Oita University and Eisai have developed a machine learning model to predict amyloid beta (Aβ) accumulation in the brain using routine clinical data. The model combines background information such as age, gender, smoking history, and medical history with general blood test results and Mini-Mental State Examination (MMSE) items. The details of the model were published in the online edition of Alzheimer’s Research & Therapy on 21 January 2025.
The model is expected to enable primary care physicians to predict brain Aβ accumulation, a key pathological factor in Alzheimer’s disease (AD), during routine medical examinations. Current methods for detecting Aβ accumulation, such as positron emission tomography (amyloid PET) and cerebrospinal fluid (CSF) testing, present challenges due to high costs and invasiveness. Recent research has focused on blood biomarkers as a more accessible screening method. However, there is limited research on models predicting Aβ accumulation using only routine clinical data.
This study is the first to develop a machine learning model predicting amyloid PET positivity using 34 routinely collected clinical data points. These include background data (age, gender, smoking history, and medical history), general blood test data (kidney function, liver function, thyroid function), and MMSE scores. The model’s performance was evaluated using the Area Under the Curve (AUC) metric. The AUC was 0.70 for the model combining background and blood test data and 0.73 for the model that also incorporated MMSE data.

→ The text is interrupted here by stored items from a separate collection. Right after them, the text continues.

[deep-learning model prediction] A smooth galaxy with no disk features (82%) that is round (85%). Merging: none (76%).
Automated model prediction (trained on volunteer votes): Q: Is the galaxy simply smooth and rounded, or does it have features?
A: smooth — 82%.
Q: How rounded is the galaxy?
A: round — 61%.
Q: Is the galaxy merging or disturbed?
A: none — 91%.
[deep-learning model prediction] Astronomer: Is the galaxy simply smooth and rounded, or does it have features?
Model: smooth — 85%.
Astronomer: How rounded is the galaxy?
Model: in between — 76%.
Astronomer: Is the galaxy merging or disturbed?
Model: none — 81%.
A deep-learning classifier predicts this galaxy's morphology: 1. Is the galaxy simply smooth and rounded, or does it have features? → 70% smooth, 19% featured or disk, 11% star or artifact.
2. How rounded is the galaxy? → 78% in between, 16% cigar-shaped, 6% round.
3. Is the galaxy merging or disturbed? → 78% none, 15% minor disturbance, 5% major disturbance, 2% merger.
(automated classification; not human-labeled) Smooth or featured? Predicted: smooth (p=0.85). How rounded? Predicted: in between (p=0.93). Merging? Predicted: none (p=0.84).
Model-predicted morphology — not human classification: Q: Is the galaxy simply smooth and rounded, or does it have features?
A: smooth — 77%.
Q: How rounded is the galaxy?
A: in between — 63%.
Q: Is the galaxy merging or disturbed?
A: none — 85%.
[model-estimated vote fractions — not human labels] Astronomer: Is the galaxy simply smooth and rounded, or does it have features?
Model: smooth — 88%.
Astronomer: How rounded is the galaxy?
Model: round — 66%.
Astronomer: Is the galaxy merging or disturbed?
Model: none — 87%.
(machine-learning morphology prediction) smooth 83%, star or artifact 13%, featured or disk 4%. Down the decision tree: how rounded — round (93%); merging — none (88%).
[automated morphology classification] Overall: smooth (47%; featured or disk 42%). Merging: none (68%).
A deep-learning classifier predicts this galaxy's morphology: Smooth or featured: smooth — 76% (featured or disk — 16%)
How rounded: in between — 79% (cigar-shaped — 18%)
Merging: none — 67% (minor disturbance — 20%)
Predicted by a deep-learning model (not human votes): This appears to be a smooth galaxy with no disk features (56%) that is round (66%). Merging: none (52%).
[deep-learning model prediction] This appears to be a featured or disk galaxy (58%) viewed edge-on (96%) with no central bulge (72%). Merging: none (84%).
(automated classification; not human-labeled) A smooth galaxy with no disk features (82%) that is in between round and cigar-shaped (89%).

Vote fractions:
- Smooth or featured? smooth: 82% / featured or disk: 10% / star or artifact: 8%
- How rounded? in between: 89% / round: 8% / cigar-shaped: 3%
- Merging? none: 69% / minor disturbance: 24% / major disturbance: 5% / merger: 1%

Anti-Aβ antibody treatments have shown potential benefits when initiated at earlier stages of AD, making early detection of Aβ accumulation significant. This machine learning model provides a prediction method based on clinical data collected during routine medical care. By helping primary care physicians determine the necessity of amyloid PET and CSF tests, the model is expected to facilitate early diagnosis and treatment initiation while reducing economic and physical burdens on patients.
The study used outpatient data from Oita University Hospital (September 2012–November 2017) and data from the prospective cohort study (USUKI STUDY) conducted in Usuki City, Oita Prefecture (October 2015–November 2017). The model was developed using three machine learning techniques: Support Vector Machine, Elastic Net, and L2 regularisation logistic regression. It was trained on 262 individuals aged 65 and older with mild cognitive impairment or normal cognitive function.
The L2 regularisation logistic regression model incorporating participant backgrounds and MMSE scores, as well as the model combining participant backgrounds and general blood test results, both achieved an AUC of 0.70. The model incorporating all three elements—background data, blood test results, and MMSE scores—achieved an AUC of 0.73. Key factors contributing to Aβ accumulation prediction included delayed recall and place orientation among MMSE items, age, thyroid-stimulating hormone levels, and mean corpuscular volume.
The study was conducted by researchers from Oita University and Eisai Co., Ltd., including Noriyuki Kimura, Kotaro Sasaki, Teruaki Masuda, Takuaki Ataka, Mariko Matsumoto, Mika Kitamura, Yosuke Nakamura, and Etsuro Matsubara. The research findings contribute to the ongoing efforts to improve early screening for AD and optimise the use of advanced diagnostic tests.